With cohesive, coordinated action, dated frameworks rooted in colonial, patriarchal and racist systems will continue to evolve, Toye said.
“The economy creates lots of wealth for a shrinking number of people, but it also creates poverty and environmental destruction, and it doesn’t have to be that way,” he said.
Matt Pfahlert, co-founder and chief executive officer of the Australian Centre for Rural Entrepreneurship, prefaced his keynote address on day two of the summit by stating that Australia has some catching up.
“It just warms my heart to come here and have my cup filled that what you have in terms of the engagement with government is possible for us too,” he said.
“We’re here to talk about community-led rejuvenation, and really it’s a concept still in our country, and what we’re doing is just building out proof points for it because it’s a bit scary for people, particularly government, needing to let go.”
“We know that our institutions, our governments and our well-meaning corporations have been good at solving complicated problems when there is one solution that is known, but what do we do when there are five or ten levers that we need to activate simultaneously?” he said.
Building trusting relationships grounded in the local context is vital to the future well-being of communities, particularly in rural settings far from the halls of power, Pfahlert explained.
“What this is all about — community-led — is all about going, ‘Well, let’s just stop this dependency mindset,’” he said.

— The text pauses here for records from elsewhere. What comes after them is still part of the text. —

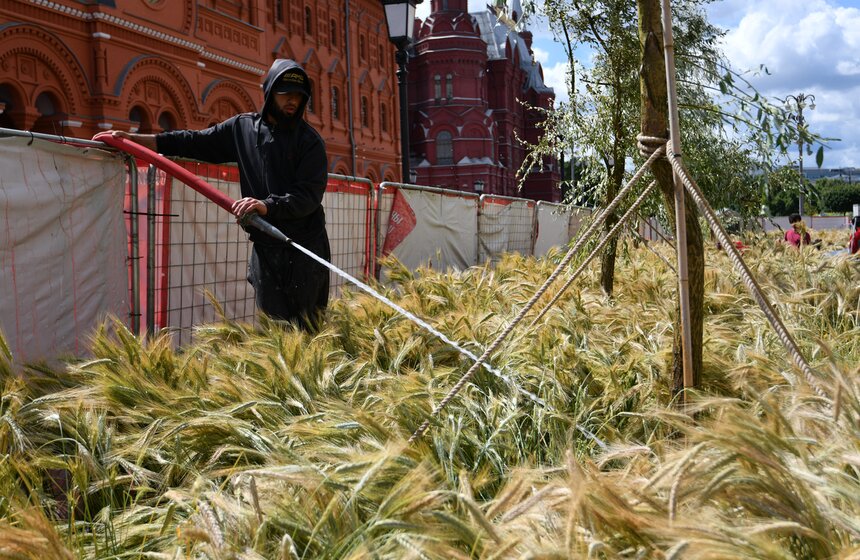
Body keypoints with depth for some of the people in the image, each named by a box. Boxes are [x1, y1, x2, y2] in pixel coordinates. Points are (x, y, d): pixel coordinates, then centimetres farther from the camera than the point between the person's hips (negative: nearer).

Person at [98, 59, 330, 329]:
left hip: (305, 249, -3)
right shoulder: (242, 127, 11)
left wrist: (267, 205, -28)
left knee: (307, 330, -3)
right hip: (265, 249, 3)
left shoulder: (310, 140, -2)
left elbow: (310, 195, -12)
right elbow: (195, 141, 13)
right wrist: (136, 139, 6)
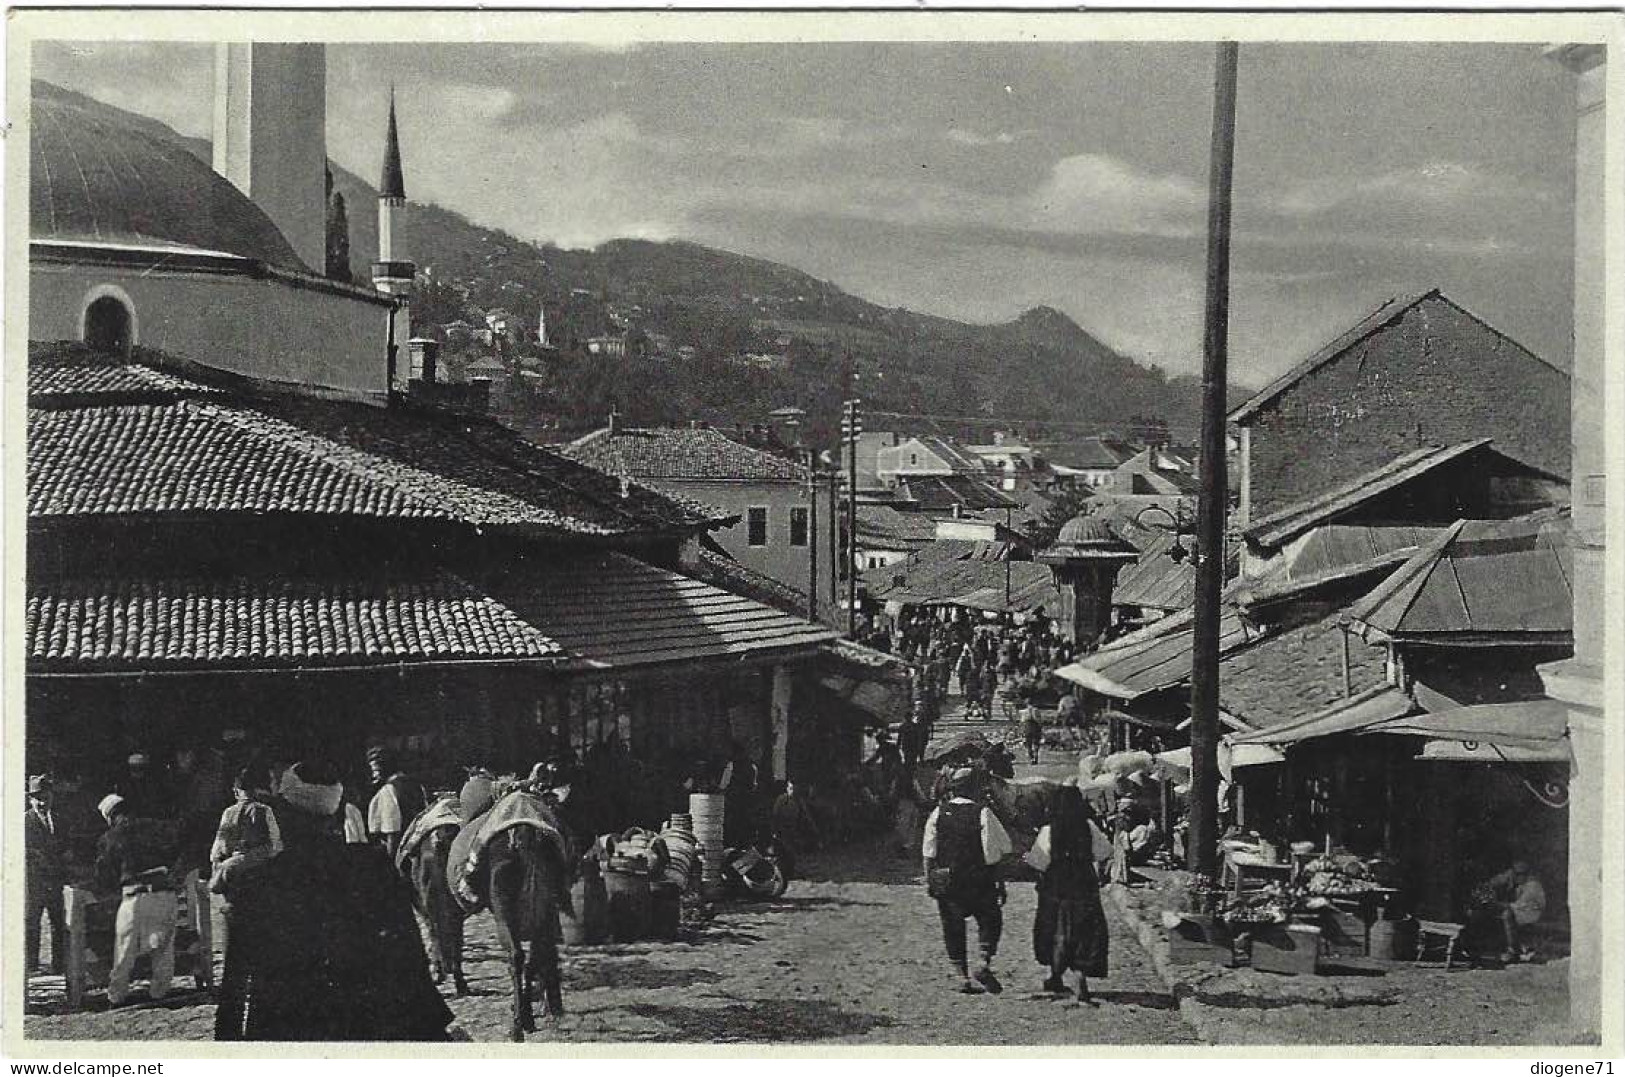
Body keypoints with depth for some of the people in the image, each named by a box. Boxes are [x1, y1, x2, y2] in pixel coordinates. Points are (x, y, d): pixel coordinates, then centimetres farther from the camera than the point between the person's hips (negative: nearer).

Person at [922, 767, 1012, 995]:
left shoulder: (938, 814, 0)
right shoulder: (983, 813, -10)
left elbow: (928, 852, 3)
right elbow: (1004, 848, -9)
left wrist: (929, 879, 12)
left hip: (945, 881, 3)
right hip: (981, 882, -3)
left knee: (953, 927, 11)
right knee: (990, 922, 12)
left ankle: (962, 976, 9)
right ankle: (984, 963, -5)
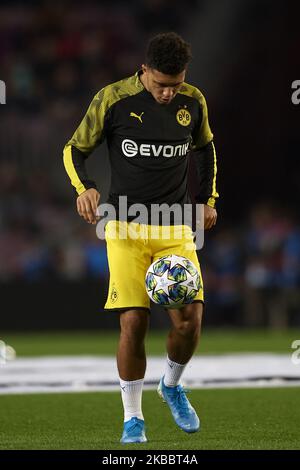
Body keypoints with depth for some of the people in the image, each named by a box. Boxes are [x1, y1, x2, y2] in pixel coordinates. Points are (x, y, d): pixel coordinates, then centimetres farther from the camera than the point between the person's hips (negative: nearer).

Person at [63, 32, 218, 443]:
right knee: (133, 323, -10)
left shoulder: (193, 102, 2)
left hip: (176, 228, 2)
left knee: (189, 323, -9)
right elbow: (74, 150, 3)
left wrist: (208, 199, 17)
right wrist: (84, 188, -15)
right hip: (126, 228, -2)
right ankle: (132, 418, 8)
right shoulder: (112, 100, -8)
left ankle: (172, 385, 23)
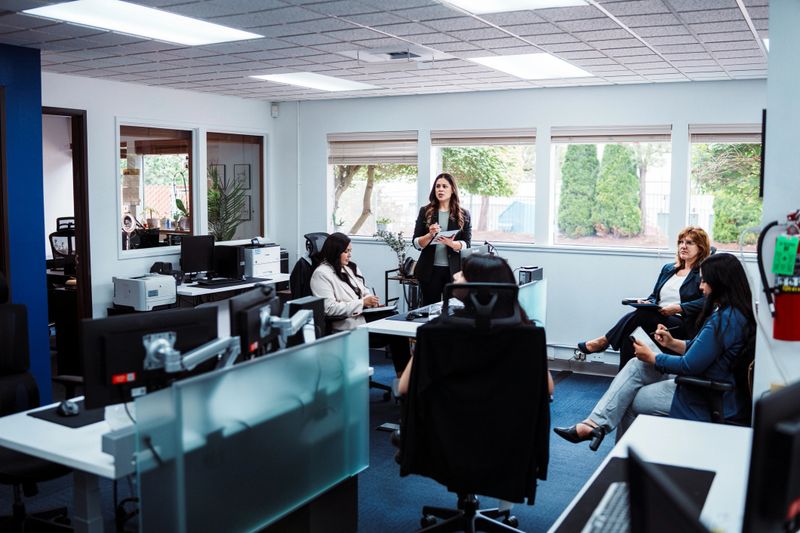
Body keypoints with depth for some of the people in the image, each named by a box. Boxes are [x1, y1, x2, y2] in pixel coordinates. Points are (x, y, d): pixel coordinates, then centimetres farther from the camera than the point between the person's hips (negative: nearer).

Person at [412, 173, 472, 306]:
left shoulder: (463, 215, 5)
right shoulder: (425, 211, 6)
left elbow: (466, 245, -1)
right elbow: (416, 243, 2)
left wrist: (450, 243, -21)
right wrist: (430, 235, -17)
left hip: (454, 270, 0)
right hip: (430, 270, 1)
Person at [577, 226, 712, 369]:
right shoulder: (668, 268, 23)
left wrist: (678, 308, -22)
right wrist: (647, 303, 0)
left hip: (684, 326, -6)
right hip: (657, 319, 6)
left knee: (641, 314, -33)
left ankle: (603, 342, -21)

“How do we make it easy for government to deal with us, how do we de-risk it, and how do we just crack on — we find ourselves on the receiving end of having to compete for scraps, and it’s exhausting and fatiguing, and it’s traumatizing.”
He said Pfahlert’s Shangri-La exists where social enterprise is entirely unremarkable because everyone is doing it.
“That’s the model that puts people and the planet in front of person and profits.”
Beatrice Alain, executive director of Chantier de l’Économie Sociale, beamed into the summit via video conference on the third day and spoke candidly about Quebec’s experience building the social impact ecosystem.
Alain described how collective enterprises — enterprising non-profits and co-operatives — have been an important part of Quebec’s economic, social and territorial development history.
“Often, the community would come together to do things that the state or the market is not serving — to maintain pertinent services or redevelop certain areas,” she said. “I think that’s the case in many different parts of Canada, particularly rural development.”
The executive director pointed out the social economy involves very different people in managing enterprises than private enterprises, so different outcomes result.
“They make more innovative choices, which makes them both more resilient and have more impact in the community,” Alain said. “But also sometimes [they are] more complicated to fit within government policy or financing available at the corner bank.”
A hypothetical example of a food bank that also operates a restaurant and a catering service whose profits are reinvested back into the food bank highlights the difficulty some enterprises face when trying to fit into existing programs or financing schemes, she said.
“These enterprises have a higher survival rate than private enterprises,” Alain said. “We’ve talked sometimes about ‘too big to fail’; these are ‘too important to fail’ — when you meet defined needs by the community and when you’re supported by community, that community oftentimes finds ways for you to survive through thick and thin.”